* [WORK ORDER A]
Show every line of the records that contains the string "price". Case counts.

# # #

# Perfect World Lag



## Hayds510 (Jan 18, 2009)

hey.. i've been playing Perfect World International for about 3 months and only just recently i've started getting terrible lag.. before that there was next to none but now it seems to be fluctating, i get about 5-10 seconds of lag-free time where everything catches up in fast forward, then another huge lag pause that lasts anywhere between 30 seconds and 4 to 5 minutes.. someone else in-game has a similar problem and they have the same isp, dodo.. but that would mean everything online should have this lag if its the internet service.. and so far i've only found it to be perfect world that lags.. 
My sisters said when i told her about it, that other online stuff like msn and myspace has been having this lag but i think she'd just say that because the computer she uses is always slow. i dont beleive its my laptop thats causing this lag as on another computer with the same connection its lagging too. if it turns out it is my isp, what could possibly be solved by ringing them? and will this all just blow over and go back to normal? :s


----------



## Jason09 (Jan 3, 2009)

A couple months ago all PCs in my house were expirencing unusually slow Internet speeds. We finally called our ISP, and they came out, and found that a very small box-like thing (about 2-3 inches in diameter) that is used to get signal from them happened to be way out of their operating range, and was the cause for the slow connection. 
So little things like that can sometimes cause slow connections. Have you tried resetting your modem and router?


----------



## Hayds510 (Jan 18, 2009)

# # #

* [WORK ORDER B]
Rewrite the passage of the lag thread starting at "My sisters said" and ending at "(Jan 3, 2009)", replacing "laptop" with "desktop".

* [RECORDS PROVIDED]
# # #

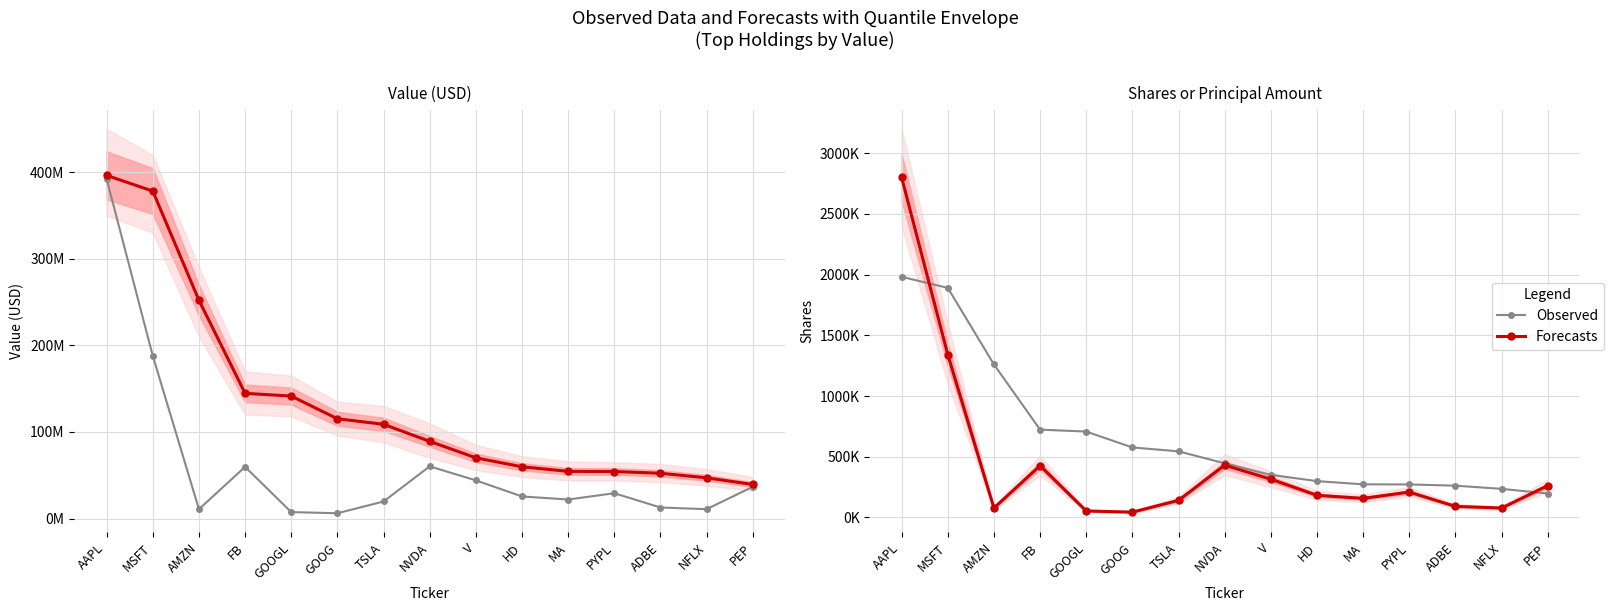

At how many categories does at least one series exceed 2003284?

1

# # #

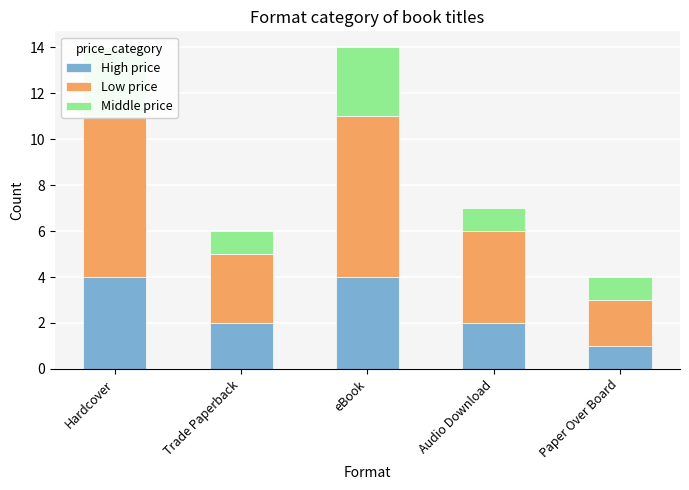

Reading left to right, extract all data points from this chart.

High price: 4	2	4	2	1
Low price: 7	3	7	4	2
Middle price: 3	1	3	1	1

# # #

* [ANSWER A]
High price: 4	2	4	2	1
Low price: 7	3	7	4	2
Middle price: 3	1	3	1	1

* [ANSWER B]
My sisters said when i told her about it, that other online stuff like msn and myspace has been having this lag but i think she'd just say that because the computer she uses is always slow. i dont beleive its my desktop thats causing this lag as on another computer with the same connection its lagging too. if it turns out it is my isp, what could possibly be solved by ringing them? and will this all just blow over and go back to normal? :s


----------



## Jason09 (Jan 3, 2009)